Hi Guys,
I have'nt posted on here for ages. I found this forum so positive and supportive when my Mum was ill, I thought that it would be a good place to come for advice.
I lost Mum to lung cancer 2 and a half years ago. I have had a really tough time coming to terms with it. Some days it hurts just as much as it did the night that we lost her. I miss my Mum every single day, I would give anything to pick up the phone and talk to her again. I am an only child so it's just me and my Dad now. My Dad and I have always been close and if anything this ha brought us closer, at times it's felt like it is us against the world. I am so proud of how well he has coped! he has taught himself how to cook, kept the house spotless, joined loads of clubs, goes away for weekends and basically ha s a busier social life than I do.

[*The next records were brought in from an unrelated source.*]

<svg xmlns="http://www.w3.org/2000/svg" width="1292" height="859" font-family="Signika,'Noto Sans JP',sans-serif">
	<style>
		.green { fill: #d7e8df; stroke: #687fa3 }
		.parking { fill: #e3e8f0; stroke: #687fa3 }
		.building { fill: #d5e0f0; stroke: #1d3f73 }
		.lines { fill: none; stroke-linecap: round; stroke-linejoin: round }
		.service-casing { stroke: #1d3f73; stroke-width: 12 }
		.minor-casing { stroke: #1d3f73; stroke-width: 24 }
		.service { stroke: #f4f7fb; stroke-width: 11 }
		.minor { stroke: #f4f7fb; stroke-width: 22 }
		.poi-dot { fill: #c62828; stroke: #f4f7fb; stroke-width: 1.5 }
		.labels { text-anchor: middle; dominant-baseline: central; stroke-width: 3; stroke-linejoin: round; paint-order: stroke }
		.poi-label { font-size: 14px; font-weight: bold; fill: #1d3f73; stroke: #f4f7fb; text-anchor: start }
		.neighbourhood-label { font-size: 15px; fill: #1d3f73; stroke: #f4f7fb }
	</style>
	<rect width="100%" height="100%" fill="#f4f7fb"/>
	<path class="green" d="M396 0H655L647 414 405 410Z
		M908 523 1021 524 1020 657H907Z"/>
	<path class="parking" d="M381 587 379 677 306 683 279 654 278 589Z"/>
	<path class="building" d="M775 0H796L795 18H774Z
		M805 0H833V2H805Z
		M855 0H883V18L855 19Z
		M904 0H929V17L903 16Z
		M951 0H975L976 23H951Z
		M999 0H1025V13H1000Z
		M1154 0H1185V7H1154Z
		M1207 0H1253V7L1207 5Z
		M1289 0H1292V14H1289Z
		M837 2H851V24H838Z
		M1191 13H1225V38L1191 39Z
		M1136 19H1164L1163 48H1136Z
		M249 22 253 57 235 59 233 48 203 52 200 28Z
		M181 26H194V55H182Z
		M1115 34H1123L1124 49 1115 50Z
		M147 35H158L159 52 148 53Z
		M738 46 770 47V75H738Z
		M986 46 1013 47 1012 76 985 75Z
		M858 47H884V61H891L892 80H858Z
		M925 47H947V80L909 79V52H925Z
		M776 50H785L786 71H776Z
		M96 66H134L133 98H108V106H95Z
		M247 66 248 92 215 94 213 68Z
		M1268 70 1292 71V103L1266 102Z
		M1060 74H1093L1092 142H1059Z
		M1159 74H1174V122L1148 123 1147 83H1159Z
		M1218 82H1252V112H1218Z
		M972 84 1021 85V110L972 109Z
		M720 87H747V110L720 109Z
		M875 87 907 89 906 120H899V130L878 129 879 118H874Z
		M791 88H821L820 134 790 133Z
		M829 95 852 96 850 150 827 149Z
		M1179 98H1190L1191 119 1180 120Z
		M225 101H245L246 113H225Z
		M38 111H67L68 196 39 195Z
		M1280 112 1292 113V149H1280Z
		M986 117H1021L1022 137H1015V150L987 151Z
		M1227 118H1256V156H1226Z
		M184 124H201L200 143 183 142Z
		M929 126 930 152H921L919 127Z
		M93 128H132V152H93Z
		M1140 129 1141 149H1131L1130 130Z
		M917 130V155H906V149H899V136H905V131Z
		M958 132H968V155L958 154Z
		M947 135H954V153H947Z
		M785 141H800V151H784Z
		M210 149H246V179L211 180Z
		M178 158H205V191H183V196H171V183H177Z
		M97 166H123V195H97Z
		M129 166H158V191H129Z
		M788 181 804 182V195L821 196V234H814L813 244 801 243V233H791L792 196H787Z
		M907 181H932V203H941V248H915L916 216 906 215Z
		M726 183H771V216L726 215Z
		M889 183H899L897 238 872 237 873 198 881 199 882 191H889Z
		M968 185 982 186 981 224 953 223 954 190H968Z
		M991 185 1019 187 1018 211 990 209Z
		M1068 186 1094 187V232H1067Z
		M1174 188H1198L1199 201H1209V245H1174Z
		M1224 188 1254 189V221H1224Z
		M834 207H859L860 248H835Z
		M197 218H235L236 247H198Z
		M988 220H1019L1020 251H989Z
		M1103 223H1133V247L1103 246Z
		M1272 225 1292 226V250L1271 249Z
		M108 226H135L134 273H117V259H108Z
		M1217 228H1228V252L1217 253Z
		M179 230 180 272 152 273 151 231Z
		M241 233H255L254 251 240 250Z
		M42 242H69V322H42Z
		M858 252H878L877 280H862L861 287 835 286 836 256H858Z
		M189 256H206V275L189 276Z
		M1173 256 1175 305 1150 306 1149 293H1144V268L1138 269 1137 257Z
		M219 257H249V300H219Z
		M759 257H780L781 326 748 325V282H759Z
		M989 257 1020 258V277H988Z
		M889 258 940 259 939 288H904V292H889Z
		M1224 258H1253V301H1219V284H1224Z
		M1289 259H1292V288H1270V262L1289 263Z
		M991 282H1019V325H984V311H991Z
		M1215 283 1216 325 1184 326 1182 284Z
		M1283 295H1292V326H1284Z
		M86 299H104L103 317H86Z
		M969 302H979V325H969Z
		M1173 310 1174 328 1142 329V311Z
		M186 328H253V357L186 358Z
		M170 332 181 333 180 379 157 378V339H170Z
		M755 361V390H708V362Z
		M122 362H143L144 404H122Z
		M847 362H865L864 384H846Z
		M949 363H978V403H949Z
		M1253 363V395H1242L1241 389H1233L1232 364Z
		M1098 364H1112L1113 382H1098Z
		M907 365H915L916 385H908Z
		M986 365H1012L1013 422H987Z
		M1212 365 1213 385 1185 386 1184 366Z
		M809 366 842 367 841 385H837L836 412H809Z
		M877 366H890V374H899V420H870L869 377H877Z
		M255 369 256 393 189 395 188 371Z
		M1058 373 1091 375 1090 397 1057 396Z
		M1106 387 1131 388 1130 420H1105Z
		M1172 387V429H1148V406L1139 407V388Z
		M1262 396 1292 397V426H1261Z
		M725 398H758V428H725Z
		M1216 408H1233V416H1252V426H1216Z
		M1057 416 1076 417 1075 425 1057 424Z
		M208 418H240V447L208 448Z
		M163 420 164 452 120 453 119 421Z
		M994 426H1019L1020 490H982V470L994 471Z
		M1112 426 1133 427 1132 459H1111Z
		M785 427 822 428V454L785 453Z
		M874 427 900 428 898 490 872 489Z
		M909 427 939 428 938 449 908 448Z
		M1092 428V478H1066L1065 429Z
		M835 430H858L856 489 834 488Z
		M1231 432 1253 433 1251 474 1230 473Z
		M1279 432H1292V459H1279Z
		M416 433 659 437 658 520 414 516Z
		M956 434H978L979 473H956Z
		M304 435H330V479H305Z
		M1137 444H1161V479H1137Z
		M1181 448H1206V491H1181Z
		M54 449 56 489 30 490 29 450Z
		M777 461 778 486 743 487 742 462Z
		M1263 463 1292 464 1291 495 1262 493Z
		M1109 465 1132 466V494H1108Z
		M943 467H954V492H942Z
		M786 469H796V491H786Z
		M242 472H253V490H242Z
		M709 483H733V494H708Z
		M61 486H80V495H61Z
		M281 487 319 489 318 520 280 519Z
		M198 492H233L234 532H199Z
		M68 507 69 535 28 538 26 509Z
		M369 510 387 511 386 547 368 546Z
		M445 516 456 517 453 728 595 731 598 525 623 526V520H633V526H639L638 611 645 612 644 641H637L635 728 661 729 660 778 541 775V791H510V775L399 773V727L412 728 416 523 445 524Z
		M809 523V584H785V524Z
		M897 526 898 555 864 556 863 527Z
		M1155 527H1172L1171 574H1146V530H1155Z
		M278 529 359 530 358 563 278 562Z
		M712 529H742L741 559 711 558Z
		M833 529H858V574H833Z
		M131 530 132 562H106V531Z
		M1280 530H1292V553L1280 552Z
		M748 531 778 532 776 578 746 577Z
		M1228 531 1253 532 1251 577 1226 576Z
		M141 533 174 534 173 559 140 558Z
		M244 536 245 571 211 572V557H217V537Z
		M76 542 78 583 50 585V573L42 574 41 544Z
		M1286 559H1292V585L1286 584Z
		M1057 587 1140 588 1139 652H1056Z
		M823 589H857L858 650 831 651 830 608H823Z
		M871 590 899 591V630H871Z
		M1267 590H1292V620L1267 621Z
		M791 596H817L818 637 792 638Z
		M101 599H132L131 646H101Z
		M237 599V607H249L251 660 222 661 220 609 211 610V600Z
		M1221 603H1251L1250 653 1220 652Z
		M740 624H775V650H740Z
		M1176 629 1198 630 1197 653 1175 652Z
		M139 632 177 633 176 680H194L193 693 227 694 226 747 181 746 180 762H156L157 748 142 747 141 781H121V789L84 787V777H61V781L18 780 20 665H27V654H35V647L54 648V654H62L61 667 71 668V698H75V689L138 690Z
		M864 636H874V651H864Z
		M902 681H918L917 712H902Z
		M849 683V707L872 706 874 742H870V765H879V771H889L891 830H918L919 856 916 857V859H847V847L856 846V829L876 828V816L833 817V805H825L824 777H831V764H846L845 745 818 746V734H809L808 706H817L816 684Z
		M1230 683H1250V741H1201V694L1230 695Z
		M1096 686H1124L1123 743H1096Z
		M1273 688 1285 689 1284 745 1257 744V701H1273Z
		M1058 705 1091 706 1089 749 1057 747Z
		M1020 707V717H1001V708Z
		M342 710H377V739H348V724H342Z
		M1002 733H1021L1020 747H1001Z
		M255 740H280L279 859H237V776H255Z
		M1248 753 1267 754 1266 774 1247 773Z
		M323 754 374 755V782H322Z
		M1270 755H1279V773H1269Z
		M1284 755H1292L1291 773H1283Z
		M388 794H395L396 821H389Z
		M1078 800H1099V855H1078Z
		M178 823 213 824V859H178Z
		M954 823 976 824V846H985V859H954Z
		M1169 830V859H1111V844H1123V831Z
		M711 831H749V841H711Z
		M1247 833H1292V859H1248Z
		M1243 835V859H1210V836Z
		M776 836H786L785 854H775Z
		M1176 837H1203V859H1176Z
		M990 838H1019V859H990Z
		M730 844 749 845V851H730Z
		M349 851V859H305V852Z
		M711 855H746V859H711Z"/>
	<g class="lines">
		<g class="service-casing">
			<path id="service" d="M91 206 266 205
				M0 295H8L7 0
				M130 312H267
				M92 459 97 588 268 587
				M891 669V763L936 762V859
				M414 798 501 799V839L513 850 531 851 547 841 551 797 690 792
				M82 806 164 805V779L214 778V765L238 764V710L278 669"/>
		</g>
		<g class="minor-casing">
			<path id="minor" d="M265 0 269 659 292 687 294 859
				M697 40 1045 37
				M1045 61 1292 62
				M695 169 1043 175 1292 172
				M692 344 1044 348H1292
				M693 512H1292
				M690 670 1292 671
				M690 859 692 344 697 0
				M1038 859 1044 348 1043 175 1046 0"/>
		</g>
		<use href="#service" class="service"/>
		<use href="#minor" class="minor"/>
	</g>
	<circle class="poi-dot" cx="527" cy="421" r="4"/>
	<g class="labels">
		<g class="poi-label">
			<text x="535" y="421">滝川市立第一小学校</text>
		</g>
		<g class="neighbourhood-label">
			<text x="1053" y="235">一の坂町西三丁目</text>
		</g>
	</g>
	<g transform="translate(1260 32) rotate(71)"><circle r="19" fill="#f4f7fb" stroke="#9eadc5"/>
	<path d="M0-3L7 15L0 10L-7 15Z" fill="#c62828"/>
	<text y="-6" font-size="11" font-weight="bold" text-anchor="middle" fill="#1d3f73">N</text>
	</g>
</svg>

A few weeks ago he mentioned that he had got friendly with a lady who works in the social club that he goes to, I was happy for him, I have met her and she seems like a nice lady. Last week whilst I was on holiday with my partner and his family my Dad messaged to say that he had taken this lady out for the day to somewhere he used to take my Mum. It stung a little bit. Yesterday I went to meet him at his club and they were there together and when we left he kissed her goodbye. I love my Dad so much and all I want in the whole world is for him to be happy. I don'nt want him to be lonely and I know my Mum would'nt want him to be lonely. I really wanted to be ok with it. But it felt horrible. it felt weird to see my Dad with someone else and I felt disloyal to my Mum. This lady was nothing but nice, but I just wanted to run away. This is so hard I love my Dad and I don't want to make him feel bad as he has'nt done anything wrong. But it felt horrible.
Has anyone got any advice to help me cope with this?